An AHL game consists of three twenty-minute periods. During the regular season, if a game is tied at the end of regulation time, each team is awarded a point then the teams skate an overtime period no longer than five minutes. If a team scores during the overtime period, the game is over and the scoring team is the winner and awarded an additional point. If no goal is scored in overtime during regular season, a shootout follows to determine the winner.
CENTER: The Center is a forward position that is primarily focused in the middle of the ice, rather than along the side boards. Of all six players on the ice, the center is expected to cover the most distance on the offensive and defensive ends, making centers typically the best all-around players on the team.
WINGER (LEFT AND RIGHT): Wingers come in pairs of two and complete the three-man forward line, with one wing alongside the center on each flank. Wingers are depended on down low as offensive threats, while on the defensive side, they guard the opposing team’s defenseman at the point.
DEFENSEMAN: At even strength there are two defenseman on the ice at all times with the primary intent of preventing their opposition from scoring a goal. Defenseman are the last line of coverage before the goaltender and typically play in front of and around the net in the defensive zone.
GOALTENDER: The goaltender is indeed the last line of defense, spending nearly the entirety of every game in his goal crease in front of the net. The goaltender’s job is simple: prevent the puck from going into the net.
PUCK POSSESSION: Puck possession (also referred to as “puck management”) is imporant in hockey, referring to how often (and for how long) a team controls the puck. Simply put, the more you have the puck, the more offense (passes and shots on goal) you can create and the more goals you can score. If the Heat have possession of the puck, then the other team doesn’t and as a result can’t score a goal!

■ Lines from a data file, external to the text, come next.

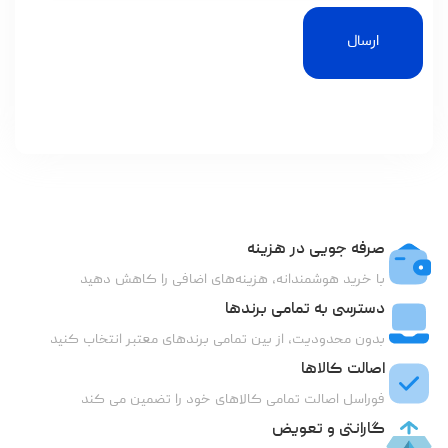
ارسال
صرفه جویی در هزینه
با خرید هوشمندانه، هزینه‌های اضافی را کاهش دهید
دسترسی به تمامی برندها
بدون محدودیت، از بین تمامی برندهای معتبر انتخاب کنید
اصالت کالاها
فوراسل اصالت تمامی کالاهای خود را تضمین می کند
گارانتی و تعویض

DEFENSIVE PLAY: The art of keeping the puck out of your own net. Defenseman and centers typically play down low in the defensive zone, while wingers play up high. The primary objective is to keep the puck out of the net and out of the middle of the ice.
CHECKING: Body checking is the primary defensive tactic, used to regain possession of the puck and/or to take an opposing player “out of the play”. Checking can be done with the stick or the body, with the primary objective to separate the opposing player from the puck so that the checking team regains possession of the puck.
FIGHTING: Fighting is not permitted in the playing rules of hockey and when it takes place, the players are penalized, but it is considered by most fans as “a part of the game”, traditionally used to change the momentum of the game to the provoking team due to its severity.